Ten thousand cyclists are preparing for either back-to-back centuries or a 1-day double century in the Seattle-to-Portland Bicycle Classic (STP) this weekend.
The root of the event — the century bike ride — was first documented by two guys on penny farthings more than 130 years ago.
Today, most recreational bicyclists target the goal as they become more accustomed to sitting and spinning.
While the metric century at 62 miles is a stepping stone at many organized bike rides, the 100-miler is a crowning achievement. It’s often rewarded with a bowl of strawberries, a slice of pumpkin pie, or maybe even a pulled-pork sandwich at the finish line.
No such niceties welcomed the first two century riders — Henry Schimpler and Orville Anderson — who undertook a 100-mile ride on a cold December day in 1880 on a dare.
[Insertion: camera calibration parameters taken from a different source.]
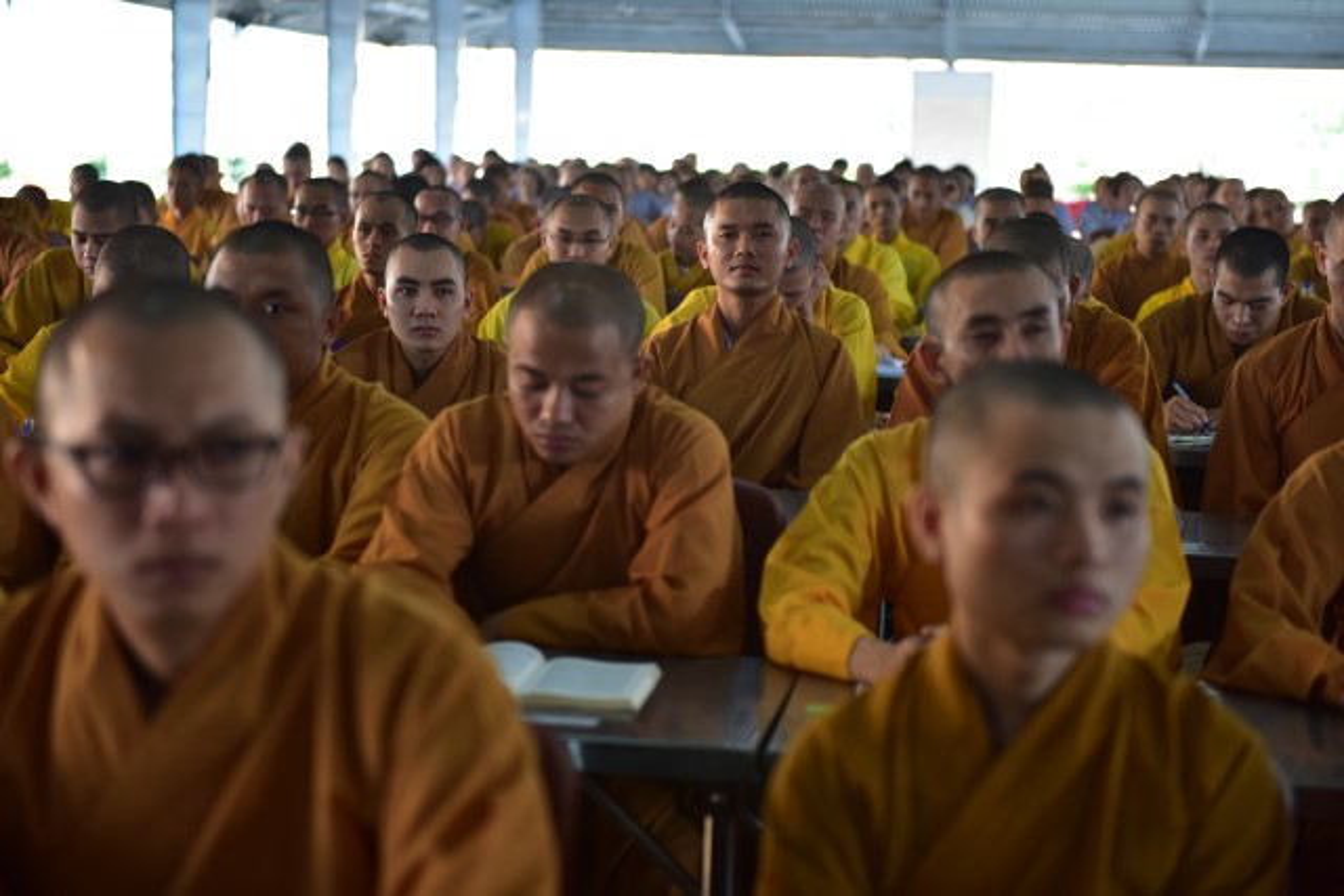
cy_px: 448
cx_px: 672
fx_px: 2614
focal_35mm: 70
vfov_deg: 19.5
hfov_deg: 28.8
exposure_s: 1/100
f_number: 2.8
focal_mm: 70
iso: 400
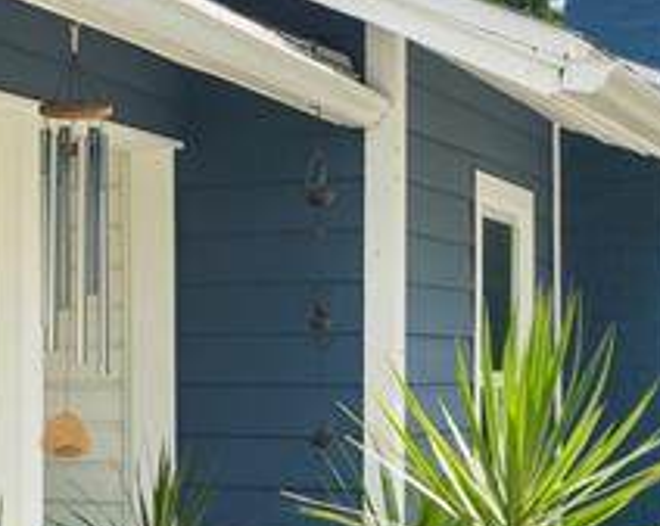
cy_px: 336
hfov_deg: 15.3
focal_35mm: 109
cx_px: -517
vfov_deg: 14.1
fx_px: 2126
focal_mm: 24
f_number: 9
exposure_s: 1/60
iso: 250
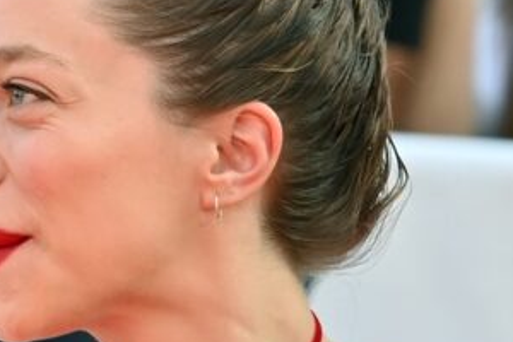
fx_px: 8763
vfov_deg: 2.2
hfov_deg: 3.4
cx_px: 402
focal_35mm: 615
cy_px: -10
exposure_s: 1/160
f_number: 10
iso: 640
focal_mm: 180
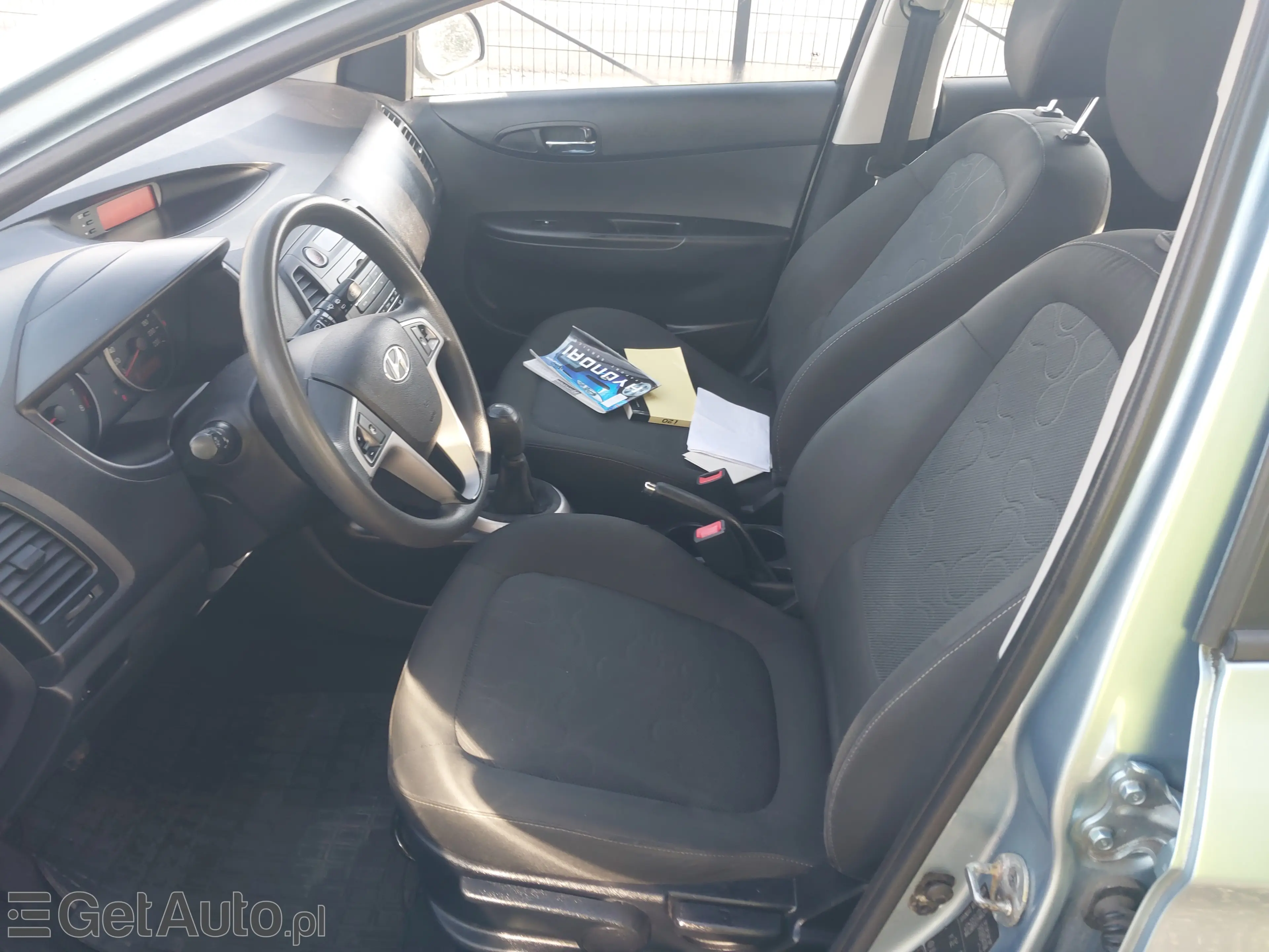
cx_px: 634
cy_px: 476
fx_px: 1100
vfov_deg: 46.8
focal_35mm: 30
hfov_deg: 60.0
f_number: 1.8
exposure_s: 1/60
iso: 50
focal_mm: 4.6
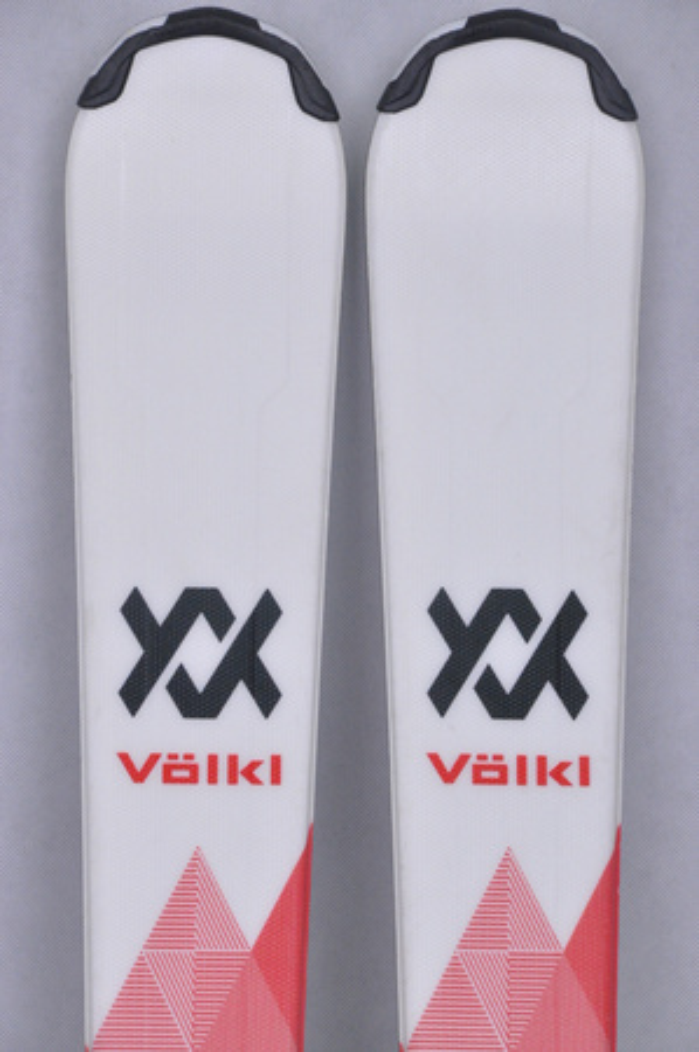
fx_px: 4597
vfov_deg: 13.1
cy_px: 526
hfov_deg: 8.7
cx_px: 350
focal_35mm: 158
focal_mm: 105
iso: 3200
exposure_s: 1/125
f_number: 9.5
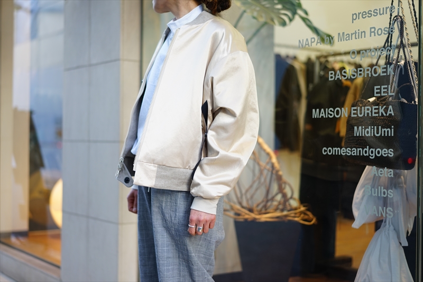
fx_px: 646
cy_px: 141
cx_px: 212
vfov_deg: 24.6
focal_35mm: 55
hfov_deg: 36.3
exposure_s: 1/60
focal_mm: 55
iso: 125
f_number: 1.8
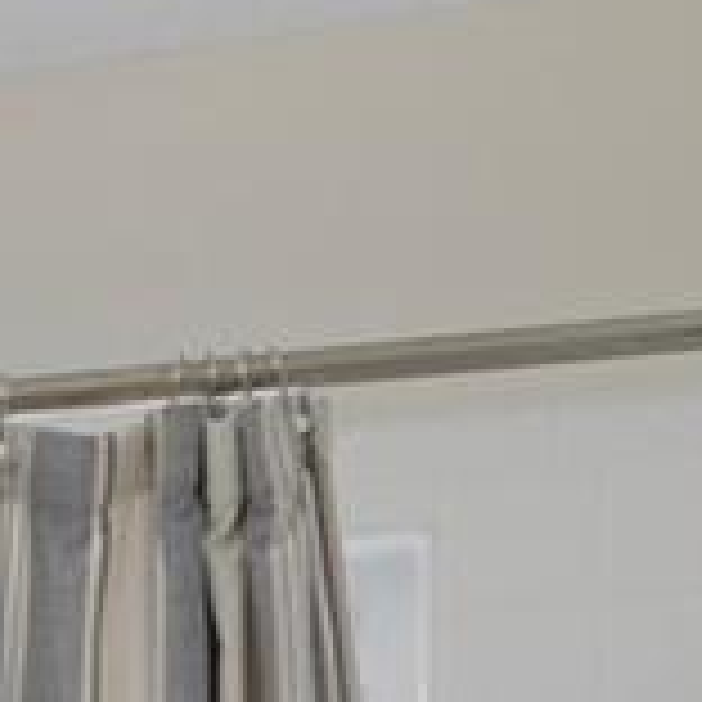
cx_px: -2340
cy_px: 1606
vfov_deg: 8.8
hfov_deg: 6.8
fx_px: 4199
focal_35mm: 183
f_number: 8
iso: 250
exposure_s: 1/1.43
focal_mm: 14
WFPL News (an NPR affiliate in Louisville) reports the two well-known bike racers headed out of Louisville for Frankfort at 3 a.m. They returned home at about 10 that night.
December was a good time to travel, says Bardstown Road Bicycle owner Carson Torpey. The dirt roads would have been frozen, which made for easier travel than muddy roads.
Although they took a few spills along the way, they were young and reported to work the next morning.
Their ride was reported in the Louisville Commercial and recorded by the League of American Wheelmen. In 1884, the national cycling magazine “Outing and the Wheelman” gave Anderson and Schimpler credit for the first 100-miler in 24 hours.
With modern machines and smoother roads, endurance cyclists can double or triple distance in a day.